Go ahead, try and pronounce it: bcdefghijklmnopqrstuvwxyz


# Adding Parentheses
---
This is where regular expressions becomes rather confusing in my opinion. There is this notion of *capturing* and *non-capturing* expressions. 
* A *capturing* expression looks like "I love (cats|dogs)". This will return either "cats" or "dogs"
* A *non-capturing* expression looks like "I love (?:cats|dogs)". This will return the full pattern match of "I love cats" or "I love dogs"

**Rule of Thumb:** As far as I can gather, you will use (?:) 99% of the time. 

In [299]:
s = "I am an animal lover, and I love dogs the most!"
print('Capturing output: ',re.findall(r"I love (dogs)",s))
print('Non-Capturing output:', re.findall(r"I love (?:dogs)",s))

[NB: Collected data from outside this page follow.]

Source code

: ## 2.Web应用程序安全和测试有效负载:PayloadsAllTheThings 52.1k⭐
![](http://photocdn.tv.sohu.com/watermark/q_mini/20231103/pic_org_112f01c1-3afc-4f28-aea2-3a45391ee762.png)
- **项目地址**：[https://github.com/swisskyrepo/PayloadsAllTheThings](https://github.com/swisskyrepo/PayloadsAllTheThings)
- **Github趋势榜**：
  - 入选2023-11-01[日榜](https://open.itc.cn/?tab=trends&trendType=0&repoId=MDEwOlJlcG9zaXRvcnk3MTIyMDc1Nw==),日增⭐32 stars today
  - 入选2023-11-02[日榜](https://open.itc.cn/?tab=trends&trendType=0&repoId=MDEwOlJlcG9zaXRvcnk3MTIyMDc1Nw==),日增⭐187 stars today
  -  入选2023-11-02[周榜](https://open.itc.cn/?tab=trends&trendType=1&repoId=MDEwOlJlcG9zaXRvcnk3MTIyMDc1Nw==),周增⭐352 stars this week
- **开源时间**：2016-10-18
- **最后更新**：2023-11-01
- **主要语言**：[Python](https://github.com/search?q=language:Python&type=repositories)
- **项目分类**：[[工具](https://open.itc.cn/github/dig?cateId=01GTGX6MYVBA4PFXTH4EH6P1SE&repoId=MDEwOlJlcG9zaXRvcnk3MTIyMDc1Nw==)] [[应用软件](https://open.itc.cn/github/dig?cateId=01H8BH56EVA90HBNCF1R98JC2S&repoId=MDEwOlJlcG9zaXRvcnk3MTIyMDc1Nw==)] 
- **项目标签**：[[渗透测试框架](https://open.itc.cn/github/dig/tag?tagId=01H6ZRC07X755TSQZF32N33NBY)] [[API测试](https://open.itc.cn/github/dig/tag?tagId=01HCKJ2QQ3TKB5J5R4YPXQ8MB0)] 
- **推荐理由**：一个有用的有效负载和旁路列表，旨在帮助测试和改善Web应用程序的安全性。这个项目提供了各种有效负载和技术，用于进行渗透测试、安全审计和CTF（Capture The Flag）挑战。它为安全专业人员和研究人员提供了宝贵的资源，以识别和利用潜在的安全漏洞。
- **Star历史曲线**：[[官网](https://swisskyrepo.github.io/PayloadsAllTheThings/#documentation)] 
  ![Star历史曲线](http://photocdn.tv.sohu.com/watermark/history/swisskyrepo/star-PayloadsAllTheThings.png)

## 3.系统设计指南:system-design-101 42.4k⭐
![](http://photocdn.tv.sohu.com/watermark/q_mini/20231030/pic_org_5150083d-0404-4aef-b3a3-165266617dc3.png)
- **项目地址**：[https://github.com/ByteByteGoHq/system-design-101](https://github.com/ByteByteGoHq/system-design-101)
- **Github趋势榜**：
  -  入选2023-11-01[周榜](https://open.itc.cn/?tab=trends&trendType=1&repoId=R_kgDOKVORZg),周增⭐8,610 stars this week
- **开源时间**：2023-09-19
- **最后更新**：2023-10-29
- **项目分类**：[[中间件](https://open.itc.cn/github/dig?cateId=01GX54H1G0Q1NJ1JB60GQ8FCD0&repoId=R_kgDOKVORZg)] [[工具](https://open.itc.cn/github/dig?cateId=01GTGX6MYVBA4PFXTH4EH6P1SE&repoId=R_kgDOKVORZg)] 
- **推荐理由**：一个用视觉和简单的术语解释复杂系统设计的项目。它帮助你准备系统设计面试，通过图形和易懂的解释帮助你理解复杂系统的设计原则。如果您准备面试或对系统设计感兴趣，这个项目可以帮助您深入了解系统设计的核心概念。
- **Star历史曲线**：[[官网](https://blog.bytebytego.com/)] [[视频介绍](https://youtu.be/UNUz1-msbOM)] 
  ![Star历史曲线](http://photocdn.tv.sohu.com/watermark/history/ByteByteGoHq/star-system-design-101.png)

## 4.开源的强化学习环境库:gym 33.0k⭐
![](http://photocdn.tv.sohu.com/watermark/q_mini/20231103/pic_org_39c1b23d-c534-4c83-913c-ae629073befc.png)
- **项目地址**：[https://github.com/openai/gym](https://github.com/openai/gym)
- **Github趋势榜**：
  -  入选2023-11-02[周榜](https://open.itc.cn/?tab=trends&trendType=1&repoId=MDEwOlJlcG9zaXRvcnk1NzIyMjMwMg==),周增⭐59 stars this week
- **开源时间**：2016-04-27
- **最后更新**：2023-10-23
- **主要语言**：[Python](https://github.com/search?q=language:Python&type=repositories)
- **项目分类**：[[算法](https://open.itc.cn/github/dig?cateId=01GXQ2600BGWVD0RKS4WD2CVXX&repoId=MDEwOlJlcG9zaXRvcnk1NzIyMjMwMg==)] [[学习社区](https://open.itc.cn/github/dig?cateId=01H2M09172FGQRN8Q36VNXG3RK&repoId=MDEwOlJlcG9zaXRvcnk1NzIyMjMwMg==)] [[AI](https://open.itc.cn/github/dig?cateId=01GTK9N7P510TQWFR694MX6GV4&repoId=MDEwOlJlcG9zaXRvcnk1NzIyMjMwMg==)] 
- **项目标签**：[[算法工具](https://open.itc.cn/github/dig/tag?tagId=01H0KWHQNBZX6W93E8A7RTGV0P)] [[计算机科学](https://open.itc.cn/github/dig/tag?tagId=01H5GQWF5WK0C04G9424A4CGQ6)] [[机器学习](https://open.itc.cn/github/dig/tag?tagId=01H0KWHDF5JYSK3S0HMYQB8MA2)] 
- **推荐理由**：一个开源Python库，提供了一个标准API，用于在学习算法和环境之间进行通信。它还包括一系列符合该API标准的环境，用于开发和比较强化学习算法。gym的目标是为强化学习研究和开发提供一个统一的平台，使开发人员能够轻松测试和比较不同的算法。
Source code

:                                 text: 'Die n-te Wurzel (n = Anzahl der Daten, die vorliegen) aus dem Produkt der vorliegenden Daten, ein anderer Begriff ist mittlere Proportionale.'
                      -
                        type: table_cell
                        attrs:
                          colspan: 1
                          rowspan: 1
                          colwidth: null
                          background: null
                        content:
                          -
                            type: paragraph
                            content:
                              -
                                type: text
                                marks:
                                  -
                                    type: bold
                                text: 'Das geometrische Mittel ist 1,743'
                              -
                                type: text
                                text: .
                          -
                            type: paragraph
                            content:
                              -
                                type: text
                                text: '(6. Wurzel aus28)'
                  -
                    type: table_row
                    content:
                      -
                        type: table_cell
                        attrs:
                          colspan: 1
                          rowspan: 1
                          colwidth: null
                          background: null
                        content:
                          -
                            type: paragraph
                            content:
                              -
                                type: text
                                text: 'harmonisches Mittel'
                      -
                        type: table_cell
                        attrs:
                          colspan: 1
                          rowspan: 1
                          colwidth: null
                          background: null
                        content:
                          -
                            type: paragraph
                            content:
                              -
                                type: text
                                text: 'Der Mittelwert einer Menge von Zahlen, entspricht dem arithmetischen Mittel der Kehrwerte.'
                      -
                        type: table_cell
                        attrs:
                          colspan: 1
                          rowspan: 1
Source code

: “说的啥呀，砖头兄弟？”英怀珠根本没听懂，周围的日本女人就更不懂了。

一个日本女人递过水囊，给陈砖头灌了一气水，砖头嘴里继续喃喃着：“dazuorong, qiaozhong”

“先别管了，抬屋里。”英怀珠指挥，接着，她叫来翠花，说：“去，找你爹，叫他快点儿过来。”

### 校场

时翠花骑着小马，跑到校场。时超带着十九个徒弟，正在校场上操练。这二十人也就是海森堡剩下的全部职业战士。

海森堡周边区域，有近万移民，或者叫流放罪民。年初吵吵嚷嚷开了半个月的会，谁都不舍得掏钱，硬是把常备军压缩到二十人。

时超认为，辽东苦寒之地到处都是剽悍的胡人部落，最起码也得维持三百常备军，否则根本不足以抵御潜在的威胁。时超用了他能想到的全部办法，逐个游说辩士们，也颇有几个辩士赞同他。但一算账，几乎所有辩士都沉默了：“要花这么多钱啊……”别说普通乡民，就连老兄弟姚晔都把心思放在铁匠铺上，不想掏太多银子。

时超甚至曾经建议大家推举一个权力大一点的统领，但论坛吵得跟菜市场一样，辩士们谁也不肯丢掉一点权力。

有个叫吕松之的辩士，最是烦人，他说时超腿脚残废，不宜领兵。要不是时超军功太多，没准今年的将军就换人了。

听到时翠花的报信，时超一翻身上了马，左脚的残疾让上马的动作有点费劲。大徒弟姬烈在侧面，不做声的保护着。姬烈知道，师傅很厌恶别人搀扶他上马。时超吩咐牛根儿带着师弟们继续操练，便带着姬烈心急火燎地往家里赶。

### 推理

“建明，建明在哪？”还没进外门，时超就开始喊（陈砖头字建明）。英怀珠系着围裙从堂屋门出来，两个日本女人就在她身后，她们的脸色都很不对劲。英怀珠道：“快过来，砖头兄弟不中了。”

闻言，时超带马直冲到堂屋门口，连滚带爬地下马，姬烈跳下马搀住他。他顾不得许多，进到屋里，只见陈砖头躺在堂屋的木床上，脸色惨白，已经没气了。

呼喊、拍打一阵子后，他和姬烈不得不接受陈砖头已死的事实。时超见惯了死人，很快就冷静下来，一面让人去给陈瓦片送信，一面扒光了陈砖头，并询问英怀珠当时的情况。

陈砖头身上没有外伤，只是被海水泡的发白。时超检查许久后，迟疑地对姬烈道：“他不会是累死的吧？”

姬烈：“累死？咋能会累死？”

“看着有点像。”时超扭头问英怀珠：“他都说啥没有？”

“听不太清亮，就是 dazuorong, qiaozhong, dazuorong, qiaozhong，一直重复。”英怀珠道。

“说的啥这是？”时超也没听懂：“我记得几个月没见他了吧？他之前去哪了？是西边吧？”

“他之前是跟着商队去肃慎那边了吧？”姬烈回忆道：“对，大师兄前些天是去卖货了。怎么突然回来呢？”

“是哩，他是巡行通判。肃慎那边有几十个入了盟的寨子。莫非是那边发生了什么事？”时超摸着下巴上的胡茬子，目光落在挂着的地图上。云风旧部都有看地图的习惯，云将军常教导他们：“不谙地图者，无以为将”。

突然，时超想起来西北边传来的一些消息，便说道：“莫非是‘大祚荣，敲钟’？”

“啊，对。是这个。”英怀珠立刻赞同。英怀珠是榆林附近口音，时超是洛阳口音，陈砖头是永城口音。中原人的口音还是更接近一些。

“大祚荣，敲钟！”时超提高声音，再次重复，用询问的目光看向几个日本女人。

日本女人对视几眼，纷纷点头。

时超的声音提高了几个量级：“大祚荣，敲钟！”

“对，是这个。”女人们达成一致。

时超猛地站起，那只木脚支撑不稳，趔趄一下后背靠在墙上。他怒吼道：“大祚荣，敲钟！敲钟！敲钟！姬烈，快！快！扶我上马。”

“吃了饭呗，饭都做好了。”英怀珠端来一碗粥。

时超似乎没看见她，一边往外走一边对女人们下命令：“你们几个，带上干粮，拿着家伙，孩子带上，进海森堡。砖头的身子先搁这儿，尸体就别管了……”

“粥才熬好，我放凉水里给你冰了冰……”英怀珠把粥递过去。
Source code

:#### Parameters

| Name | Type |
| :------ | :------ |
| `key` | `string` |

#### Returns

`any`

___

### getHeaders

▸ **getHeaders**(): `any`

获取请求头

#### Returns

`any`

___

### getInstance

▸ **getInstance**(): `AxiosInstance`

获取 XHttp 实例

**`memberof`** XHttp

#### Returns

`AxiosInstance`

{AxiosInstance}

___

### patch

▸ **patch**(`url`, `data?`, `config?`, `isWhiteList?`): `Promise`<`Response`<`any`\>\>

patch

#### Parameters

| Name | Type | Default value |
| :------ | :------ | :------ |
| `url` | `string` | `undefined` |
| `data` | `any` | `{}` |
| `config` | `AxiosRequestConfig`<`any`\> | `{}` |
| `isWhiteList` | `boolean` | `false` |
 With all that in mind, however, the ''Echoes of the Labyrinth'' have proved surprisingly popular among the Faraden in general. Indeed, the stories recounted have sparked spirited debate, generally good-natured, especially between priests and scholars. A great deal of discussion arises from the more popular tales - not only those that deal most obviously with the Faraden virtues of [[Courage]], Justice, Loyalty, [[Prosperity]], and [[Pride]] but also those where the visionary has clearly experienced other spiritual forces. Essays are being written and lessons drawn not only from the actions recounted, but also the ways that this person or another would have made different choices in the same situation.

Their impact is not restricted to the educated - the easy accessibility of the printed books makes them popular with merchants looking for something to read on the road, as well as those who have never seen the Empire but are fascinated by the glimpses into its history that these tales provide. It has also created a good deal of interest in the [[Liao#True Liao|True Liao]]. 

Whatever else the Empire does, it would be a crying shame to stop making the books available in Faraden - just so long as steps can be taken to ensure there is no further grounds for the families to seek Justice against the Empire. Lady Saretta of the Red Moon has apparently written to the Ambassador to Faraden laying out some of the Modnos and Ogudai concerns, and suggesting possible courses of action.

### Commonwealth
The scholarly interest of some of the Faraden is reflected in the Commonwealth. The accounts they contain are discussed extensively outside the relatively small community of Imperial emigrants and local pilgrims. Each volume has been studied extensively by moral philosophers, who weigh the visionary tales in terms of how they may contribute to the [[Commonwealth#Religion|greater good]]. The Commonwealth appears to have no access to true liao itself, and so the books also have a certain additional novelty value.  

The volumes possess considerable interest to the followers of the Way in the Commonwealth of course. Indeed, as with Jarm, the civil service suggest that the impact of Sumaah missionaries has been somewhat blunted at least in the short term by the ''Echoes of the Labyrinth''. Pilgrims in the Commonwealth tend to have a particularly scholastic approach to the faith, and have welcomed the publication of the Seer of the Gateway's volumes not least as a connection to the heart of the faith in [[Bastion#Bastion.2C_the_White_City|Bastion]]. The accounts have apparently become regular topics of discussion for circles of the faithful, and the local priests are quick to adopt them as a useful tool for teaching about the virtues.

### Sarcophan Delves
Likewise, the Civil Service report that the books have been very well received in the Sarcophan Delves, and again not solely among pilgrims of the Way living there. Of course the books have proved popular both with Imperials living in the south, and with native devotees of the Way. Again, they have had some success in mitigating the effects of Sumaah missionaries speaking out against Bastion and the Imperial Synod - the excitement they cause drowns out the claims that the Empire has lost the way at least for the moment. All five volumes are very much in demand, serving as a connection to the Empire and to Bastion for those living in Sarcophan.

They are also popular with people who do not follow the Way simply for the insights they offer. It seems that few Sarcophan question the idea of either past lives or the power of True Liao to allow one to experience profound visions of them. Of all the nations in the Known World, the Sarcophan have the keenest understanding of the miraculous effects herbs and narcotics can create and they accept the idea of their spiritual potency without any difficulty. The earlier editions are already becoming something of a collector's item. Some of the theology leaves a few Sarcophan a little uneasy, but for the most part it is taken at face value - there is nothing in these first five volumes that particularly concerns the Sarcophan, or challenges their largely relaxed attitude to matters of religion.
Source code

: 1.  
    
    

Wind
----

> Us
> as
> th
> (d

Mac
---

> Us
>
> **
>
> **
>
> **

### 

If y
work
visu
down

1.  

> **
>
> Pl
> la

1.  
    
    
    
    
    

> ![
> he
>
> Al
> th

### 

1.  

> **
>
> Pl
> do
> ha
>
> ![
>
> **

Capturing output:  ['dogs']
Non-Capturing output: ['I love dogs']


To better understand this, try running the code below with and without the `?:` operator. By removing the `?:`, we only retrieve the match with the string pattern `//`. By including, we receive the entire string.

In [342]:
s = "This is an example of a website url https://www.google.com/ , kind of ugly tbh"
pattern1 = r"(?://)[a-z.]{4}"
re.findall(pattern1,s)

['//www.']

# Conclusion
---
Well that's all I have for my brief introduction to regular expressions using Python. We managed to write some pretty clean code that searches for phone numbers! Along the way we learned the following operators:
* `[abc]`: Square brackets denote a character class which tells RegEx to pick up all elements contain within that list
* `+` : The one or more operator picks up an infinite number of sequences that contain the preceding elements
* `?`: Optional inclusion of all characters preceding it
* `*` : Same as the `+` oeprator but it is **Zero or More**
* `\` : Backslashes allow regex patterns to pick up special characters such as `+` or `-`
* `.` : The wildcard picks up any character except the newline character defined as `\n`
* `^` : We can choose to exclude character using carets within a character class (i.e. `[^ignoremore]`)
* `(?: )` : We can group patterns together like we can group mathematical  expression. The use of the `?:` is highly encourage for most applications.